GRAND RAPIDS, Mich. (WOOD) — A local drug developer is one step closer to releasing a potential treatment for a form of autism that could also help those with Alzheimer’s disease.

Grand Rapids-based Tetra Discovery Partners Incorporated is the developer. The company has received clearance from the federal Food and Drug Administration to move on to phase two of testing, which means a clinical trial on humans will start soon.

“We’re hoping that this drug will have significant impact on the quality of patients’ lives,” Tetra Chairman and CEO Mark Gurney said.

The drug is focused to treat Fragile X syndrome, the most common genetic form of autism.

Two of Kathy Proulx’s sons were born with Fragile X syndrome.

“There are some facial features, if you are aware of them — kind of elongated face, kind of larger ears, but my husband’s family has larger ears so we didn’t notice it,” she said.

Her sons, Joseph and Jacob, are now 35 and 40 years old.
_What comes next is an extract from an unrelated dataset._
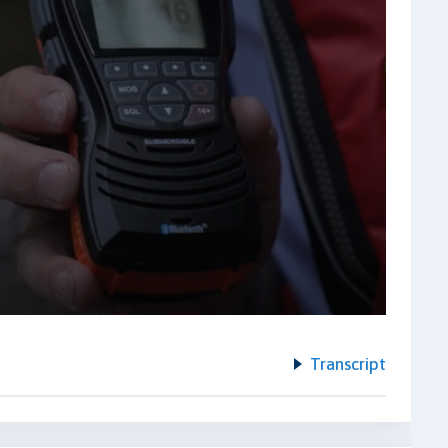
Transcript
Cognitively, they are about 5 years old and between 12 and 14 years old socially.

“You start to talk with them and you notice there are some cognitive delays, but they are friendly, outgoing guys and they’ve done really well,” Proulx said.

Gurney, the Tetra CEO,  said the drug, BPN14770, has so far been tested only on mice, but it worked. Mice on the drug saw reduced anxiety and improved behavior.
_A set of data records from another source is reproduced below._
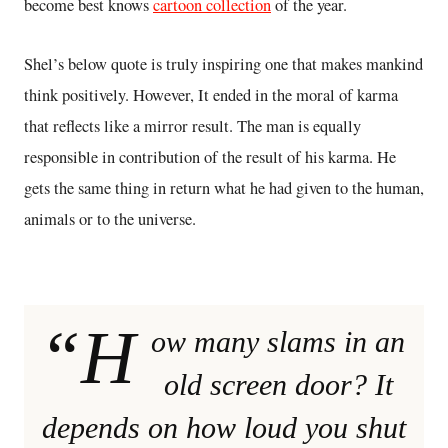
become best knows
cartoon collection
of the year.
Shel’s below quote is truly inspiring one that makes mankind
think positively. However, It ended in the moral of karma
that reflects like a mirror result. The man is equally
responsible in contribution of the result of his karma. He
gets the same thing in return what he had given to the human,
animals or to the universe.
“H
ow many slams in an
old screen door? It
depends on how loud you shut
“We’re really excited by that,” Gurney said. “We think we have a very interesting compound that may have an impact on the disease.”

Fragile X syndrome affects only about  one in 4,000 or 5,000 males and one in 6,000 or 8,000 females. The BPN14770 trial will start soon on adult males.

Proulx said she would consider the drug for her sons and hesitates only because they are older, so their personalities and routines are already established.

“As a newer family a newer mom or dad, I think we would have been right on board with that,” she said.

If all goes well, the drug could be ready for approval to be sold in 3.5 to four years. It could also treat other forms of autism and even Alzheimer’s disease.

Monday is World Autism Awareness Day, marking the beginning of April as World Autism Month.